Catching Up: What I have been up to

Lots to catch up on, busy getting a web site launched and much else. So got in the way of important things like blogging.

Here’s the most recent web site the VOX team and I just produced:

Narcolepsy Screen Shot
Narcolepsy Patient Education Web Site

This is one of a series of sites for the Harvard Division of Sleep Medicine I was executive producer on; previous modules have covered apnea, insufficient sleep, and healthy sleep. It’s a fascinating project, and narcolepsy–subject of many misconceptions and stigmatizing jokes–is both a serious disorder, but also a treatable one. The neurology behind it–and all of sleep–is fascinating.  So please check the site out, and  send the link along to anyone you think might be interested in it.  Narcolepsy typically begins in or just before the teen years, and is often misdiagnosed or missed entirely, so one hope for the site is to bring it to attention in relevant cases and get people in for evals and treatment.

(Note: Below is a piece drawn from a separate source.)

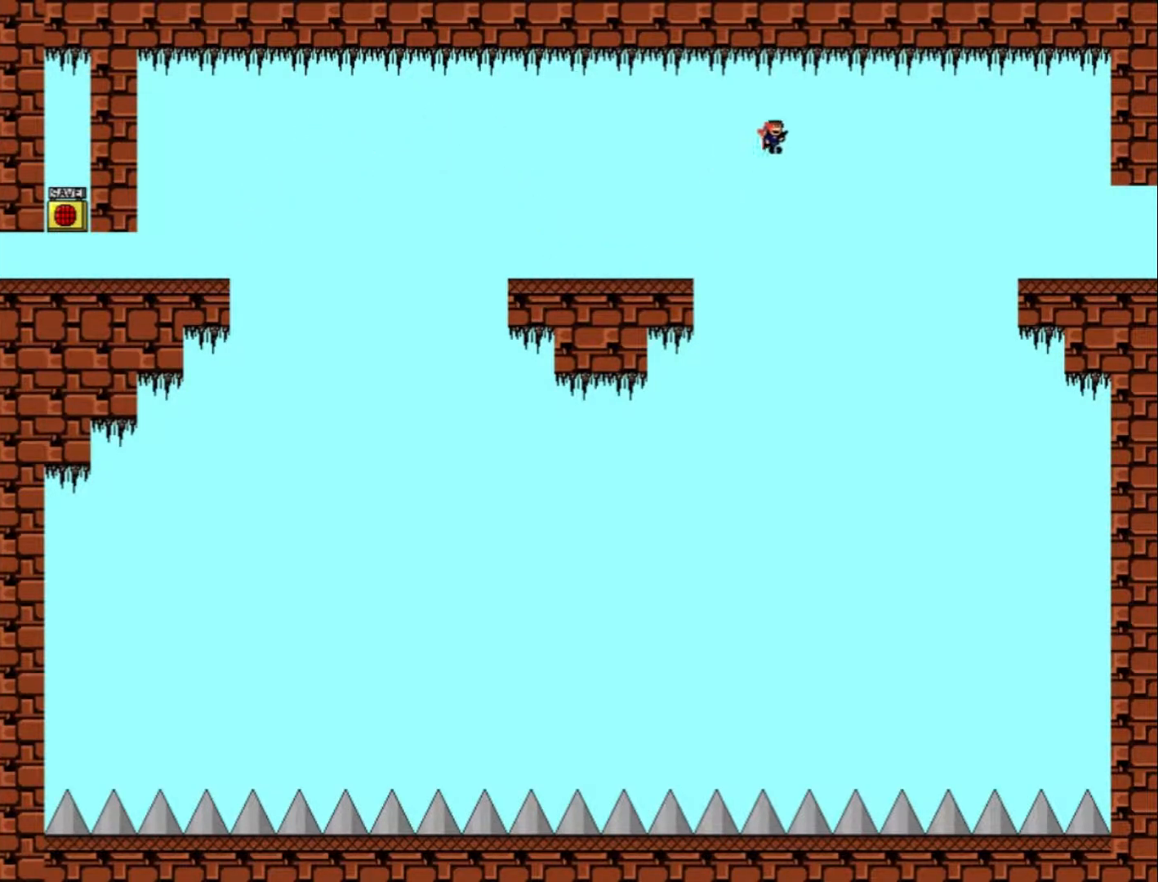
{"keys": ["right", "shift_l"], "events": [[167, "shift_l", "up"], [334, "shift_l", "down"]]}
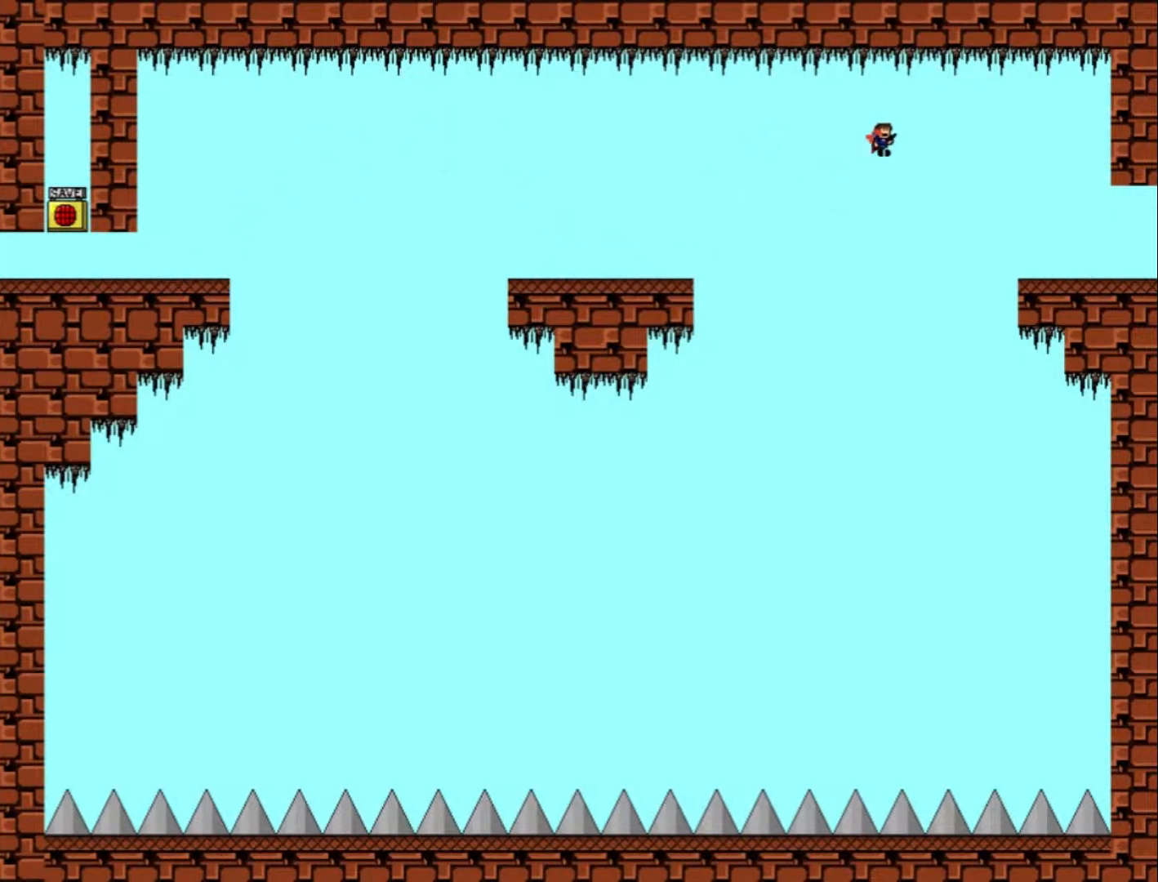
{"keys": ["right", "shift_l"], "events": []}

I’ve been doing web sites a long time. But video is a new world for me, and the other project I finished recently is a series of teacher professional development videos for mathematics teachers. I was co-producer on 13 videos, and there’s a funny blog post called “web guy in video land” sometime in my future, but for now I’ll just link to the site, on PBS’ Learning Media. The collection is called “Making the Case” and it’s focused on the argumentation standard in the new Common Core Standards in Mathematics. I realize that most people are not as engrossed in math pedagogy as I am, and have been my whole life oddly enough. But if you are, or if you know a high school math teacher who is interested in learning about argumentation, check it out.

Making the Case
Teacher PD resources, with videos co-produced by Arthur!

It was a rewarding project, and a real honor to see great teaching and learning in high schools all over the country. Given the gloomy national narrative about K-12 education, I feel lucky that my work takes me into schools regularly, where, without fail, I see remarkable students and teachers. There are tough stories too, but a lot is working. My personal take on the endless school reform wars and the attendant litany about “our failing schools” is that we tell that story for rhetorical and political reasons: it’s not really about our schools per se. Our schools are multifaceted institutions. Some aspects of them could be better, some facets are amazing and moving. It’s important to tell ourselves, endlessly and in every generation, that our schools are failing. They have always been failing for some purposes by some yardsticks.  But the schools we captured for these videos, where great places to be in many ways, and the experiences these students were having were what I would hope for my own kids.